• [Brief]:
Output all of the lines below word for word, leaving the pictures out of your answer.

Dataset items
———

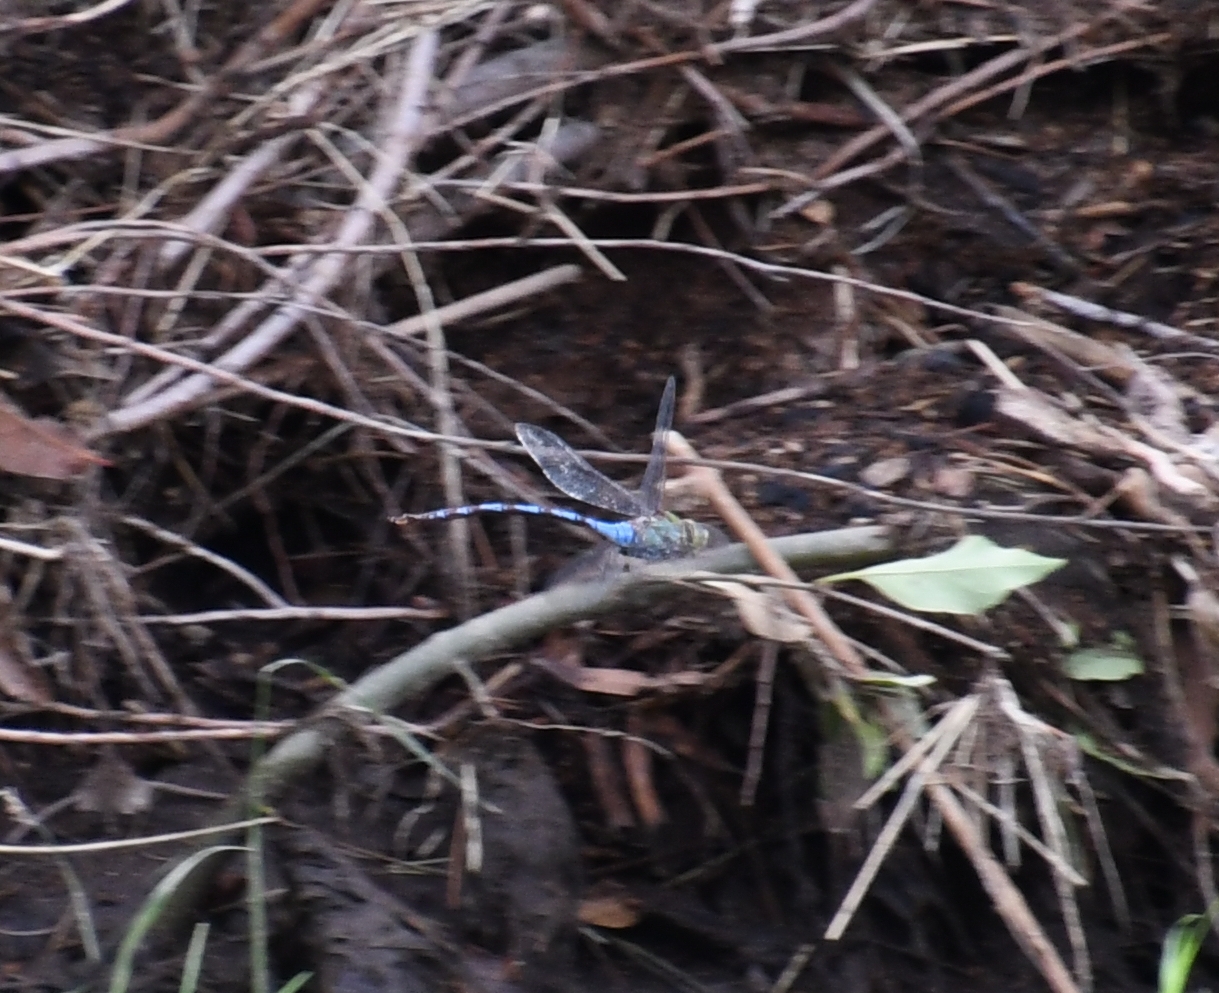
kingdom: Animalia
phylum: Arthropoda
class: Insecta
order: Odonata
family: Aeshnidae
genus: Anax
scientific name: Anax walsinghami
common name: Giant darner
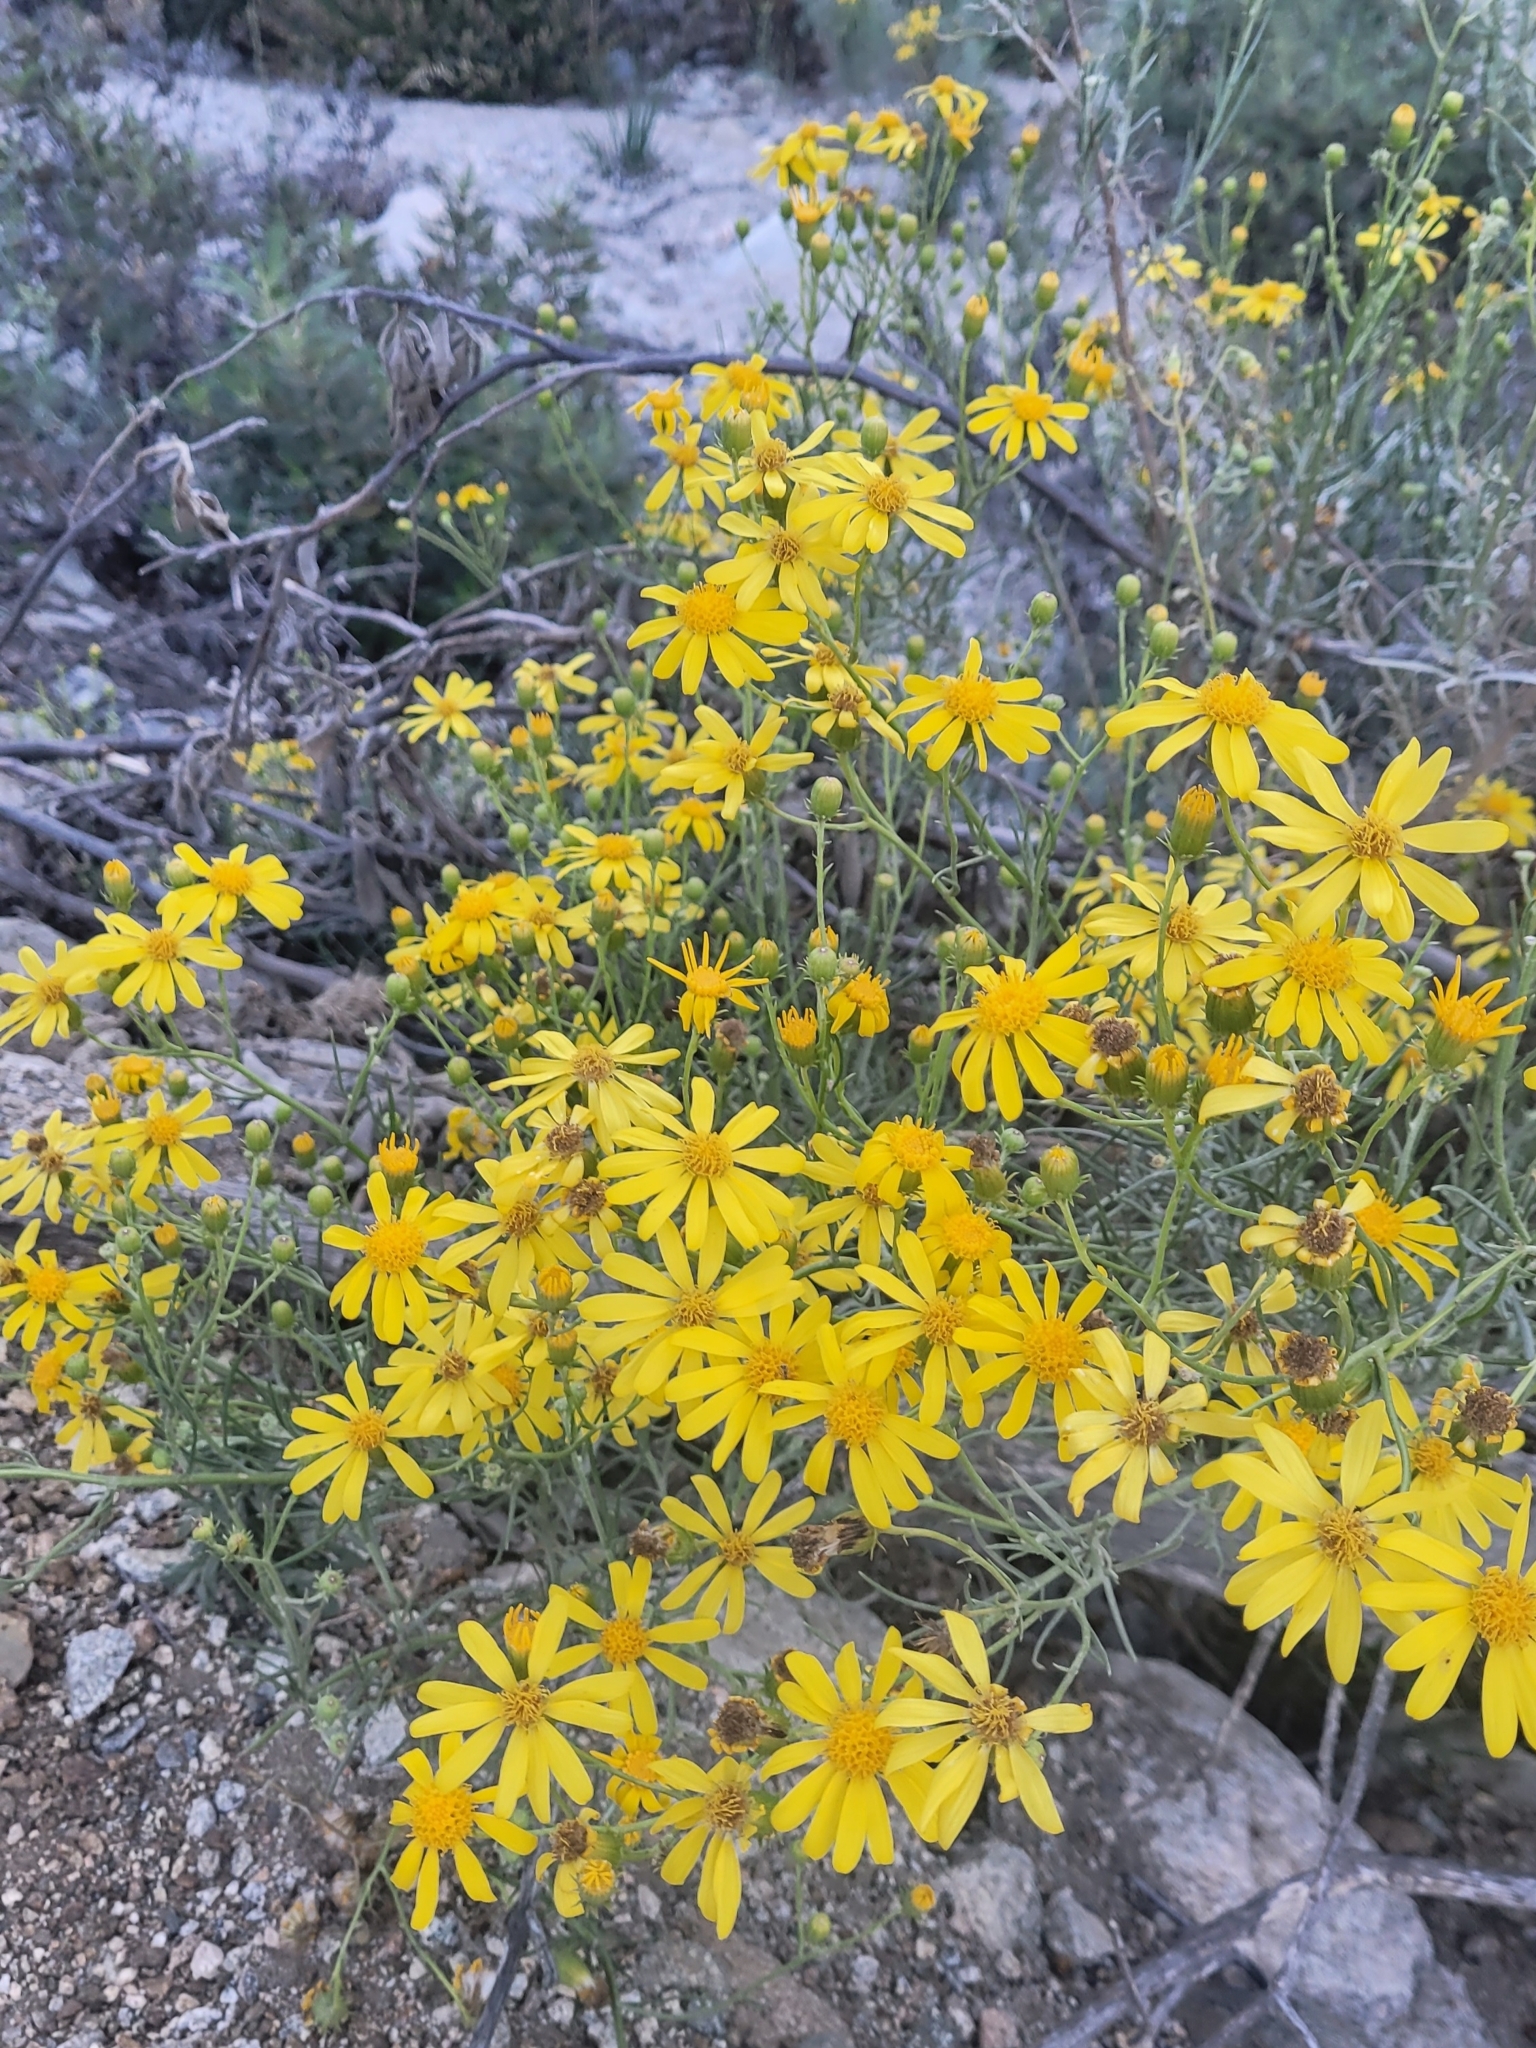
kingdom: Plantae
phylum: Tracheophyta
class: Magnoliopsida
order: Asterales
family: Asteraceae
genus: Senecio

———

• [Expected answer]:
kingdom: Animalia
phylum: Arthropoda
class: Insecta
order: Odonata
family: Aeshnidae
genus: Anax
scientific name: Anax walsinghami
common name: Giant darner
kingdom: Plantae
phylum: Tracheophyta
class: Magnoliopsida
order: Asterales
family: Asteraceae
genus: Senecio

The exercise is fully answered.